The library preparation was performed using 100 ng of RNA and the TruSeq™ Stranded Total RNA Kit with Ribo-Zero™ Plus (Illumina, San Diego, United States). Pair-ended sequencing was performed using the NovaSeq™ 6000 with the Flow Cell Type 2 x 100 bp (Illumina, San Diego, United States). Demultiplexing of the sequences was performed with Illumina bcl2fastq (2.20) software. The RNA sequencing was performed by CeGaT GmbH (Tübingen, Germany).

Protein sample preparation

The proteomics sampling and sample preparation methods from Valgepea et al.⁵⁰ were used with the following modifications. Screw-cap 2-mL tubes with lysing matrix B (MP Biomedicals Germany GmbH, Eschwege, Germany) were used in the homogenizer (FastPrep-24™ 5G, MP Biomedicals Germany GmbH, Eschwege, Germany). For cell lysis, the one cycle of bead beating as described for transcriptomics sample preparation was repeated three times. The following protein precipitation method from the Proteome Center Tübingen (PCT) at the University of Tübingen was applied. The supernatant was transferred to a 15-mL Falcon™ tube with 4 mL and 0.5 mL of ice-cold 100% acetone and 100% methanol, respectively, and precipitated overnight at -20°C. The following day, the tubes were centrifuged at 2200 × g and 4°C for 20 min (Multifuge X3R TX-1000, Thermo Fischer Scientific, Waltham, United States). The supernatant was removed, and the pellet was washed with 1 mL of ice-cold acetone (80/20% v/v in water) and centrifuged as in the previous step. The supernatant was removed, and the protein pellet was left to air dry on ice for 15 min before freezing at -20°C.

Protein measurement

Pellets were resuspended in a denaturation buffer (6 M urea, 2 M thiourea in 10 mM Tris pH 8.0), and 20 μg of protein were subjected to tryptic in-solution digestion (0.2 μg trypsin). The samples were run for an LC-MS/MS analysis on an Easy-nLC™ 1200 (Thermo Fisher Scientific, Dreieich, Germany) coupled to an Orbitrap Exploris™ 480 mass spectrometer (Thermo Fisher Scientific, Dreieich, Germany). The LC-MS analysis was performed as described previously in Fagbadebo et al.,¹¹⁰ with the exception of the duration and gradient of the peptide elution. Solvent A was 0.1% formic acid, and solvent B was 80% acetonitrile in 0.1% formic acid.¹¹⁰ The LC-MS was operated at 40°C.¹¹⁰ The peptides were eluted from 0-113 min with a linear gradient from 10% to 33% of solvent B at a flow rate of 200 nL/min. Then, from 113-116 minutes, the gradient increased from 33% to 50% of solvent B at 200 nL/min. To wash the remaining peptides from the column, from minutes 116-119, the gradient increased from 50% to 90% of solvent B with a gradually increasing flow rate from 200 nL/min to 500 nL/min. Lastly, the column was then washed from 119-127 min with 90% solvent B at 500 nL/min.

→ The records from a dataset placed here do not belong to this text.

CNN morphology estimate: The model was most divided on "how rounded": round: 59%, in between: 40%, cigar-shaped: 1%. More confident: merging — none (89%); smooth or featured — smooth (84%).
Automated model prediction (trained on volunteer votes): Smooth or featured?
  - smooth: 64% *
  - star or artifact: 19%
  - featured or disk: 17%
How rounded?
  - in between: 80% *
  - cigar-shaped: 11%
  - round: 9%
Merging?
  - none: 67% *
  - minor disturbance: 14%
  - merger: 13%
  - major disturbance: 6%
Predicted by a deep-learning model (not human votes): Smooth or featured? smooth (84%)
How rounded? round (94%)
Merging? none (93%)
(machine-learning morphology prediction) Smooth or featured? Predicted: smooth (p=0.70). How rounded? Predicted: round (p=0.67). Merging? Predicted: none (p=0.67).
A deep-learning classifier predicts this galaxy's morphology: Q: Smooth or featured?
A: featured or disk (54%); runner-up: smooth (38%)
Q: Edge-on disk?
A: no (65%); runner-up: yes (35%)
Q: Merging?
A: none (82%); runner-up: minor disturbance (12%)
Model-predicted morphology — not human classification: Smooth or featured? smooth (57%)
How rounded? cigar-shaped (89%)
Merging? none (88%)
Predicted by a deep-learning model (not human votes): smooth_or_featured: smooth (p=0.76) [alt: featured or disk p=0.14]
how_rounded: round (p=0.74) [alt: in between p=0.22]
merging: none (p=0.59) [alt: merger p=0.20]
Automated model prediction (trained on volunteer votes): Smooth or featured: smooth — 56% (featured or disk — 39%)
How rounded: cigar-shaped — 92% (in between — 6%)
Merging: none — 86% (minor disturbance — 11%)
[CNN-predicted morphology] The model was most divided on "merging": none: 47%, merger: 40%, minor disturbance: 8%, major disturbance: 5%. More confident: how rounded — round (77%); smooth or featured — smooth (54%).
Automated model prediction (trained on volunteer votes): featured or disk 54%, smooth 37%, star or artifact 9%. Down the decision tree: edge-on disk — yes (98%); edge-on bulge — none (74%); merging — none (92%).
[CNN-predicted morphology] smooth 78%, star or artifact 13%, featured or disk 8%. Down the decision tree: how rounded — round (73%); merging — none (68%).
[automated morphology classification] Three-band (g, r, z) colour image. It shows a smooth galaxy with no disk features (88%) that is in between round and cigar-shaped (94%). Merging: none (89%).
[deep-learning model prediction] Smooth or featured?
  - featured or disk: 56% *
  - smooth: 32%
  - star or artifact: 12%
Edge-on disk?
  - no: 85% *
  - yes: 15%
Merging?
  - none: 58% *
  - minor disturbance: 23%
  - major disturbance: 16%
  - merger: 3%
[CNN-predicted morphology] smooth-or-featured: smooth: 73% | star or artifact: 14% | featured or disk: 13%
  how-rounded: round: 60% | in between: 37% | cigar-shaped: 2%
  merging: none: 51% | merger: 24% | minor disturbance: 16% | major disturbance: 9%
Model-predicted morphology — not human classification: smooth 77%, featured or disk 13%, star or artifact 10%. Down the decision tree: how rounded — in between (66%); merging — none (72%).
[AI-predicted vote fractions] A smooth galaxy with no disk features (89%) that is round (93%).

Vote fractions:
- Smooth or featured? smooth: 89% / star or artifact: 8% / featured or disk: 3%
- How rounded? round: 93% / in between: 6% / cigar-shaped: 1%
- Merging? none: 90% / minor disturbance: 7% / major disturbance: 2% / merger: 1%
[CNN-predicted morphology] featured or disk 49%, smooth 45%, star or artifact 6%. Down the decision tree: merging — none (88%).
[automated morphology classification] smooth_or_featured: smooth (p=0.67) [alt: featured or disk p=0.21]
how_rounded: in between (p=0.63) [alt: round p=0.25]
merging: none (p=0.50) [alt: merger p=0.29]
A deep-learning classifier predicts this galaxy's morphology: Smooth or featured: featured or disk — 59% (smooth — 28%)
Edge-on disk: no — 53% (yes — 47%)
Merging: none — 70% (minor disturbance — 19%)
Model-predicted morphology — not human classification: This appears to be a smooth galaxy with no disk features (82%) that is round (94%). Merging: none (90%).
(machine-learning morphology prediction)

Pan-genome differential expression database

With the M. thermautotrophicus ΔH genes as a reference, an intersection of homologous genes/proteins based on the best BLASTp+ hits from M. thermautotrophicus Z-245 and M. marburgensis Marburg was used (Equation 3). M. thermautotrophicus ΔH and M. thermautotrophicus Z-245 had 81 additional homologous genes/proteins, which were not considered when M. marburgensis Marburg was being analyzed, while M. thermautotrophicus ΔH and M. marburgensis Marburg had 11. This pan-genome of homologous gene groups can be found in Data S4.

$$\left(ZZ\cup MM\right)\cap \Delta H$$ (Equation 3)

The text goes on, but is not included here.